Some of the lyrics are based on biblical psalms: they vary the text figure “The Lord is . . .” in a sometimes surprising, possibly also satirical way. “The Lord is a puff of smoke / The Lord is my personal joke” it says, and: “The Lord is my record producer”. It’s not in the Bible, and certainly not: “The Covid virus is the Lord”. Does the singer tend to conspiracy theories?

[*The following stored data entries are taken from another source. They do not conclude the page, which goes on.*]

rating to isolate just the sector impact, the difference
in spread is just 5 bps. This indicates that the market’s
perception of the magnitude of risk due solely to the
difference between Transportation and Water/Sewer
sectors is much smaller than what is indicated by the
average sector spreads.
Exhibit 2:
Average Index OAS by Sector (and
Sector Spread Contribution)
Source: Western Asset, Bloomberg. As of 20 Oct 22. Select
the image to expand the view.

It’s not easy to say what the message is and what the role is, because the verses and sometimes very catchy song passages combine to form a long poem with different voices. Simon, too, would have every right to claim the much-cited Walt Whitman dictum “I contain multitudes” for himself. One of the voices in the sarcastic media review “My professional Opinion” suggests that the poet and medicine man of the American song, who supposedly got the idea for all this from a dream, hasn’t lost his sense of humor; another calls out imploringly: “Wait! I’m not ready, I’m just packing my car”. That leaves some room for interpretation, but in any case has unmistakable gospel echoes, when at the end all children are promised heaven, especially those who didn’t have one on earth.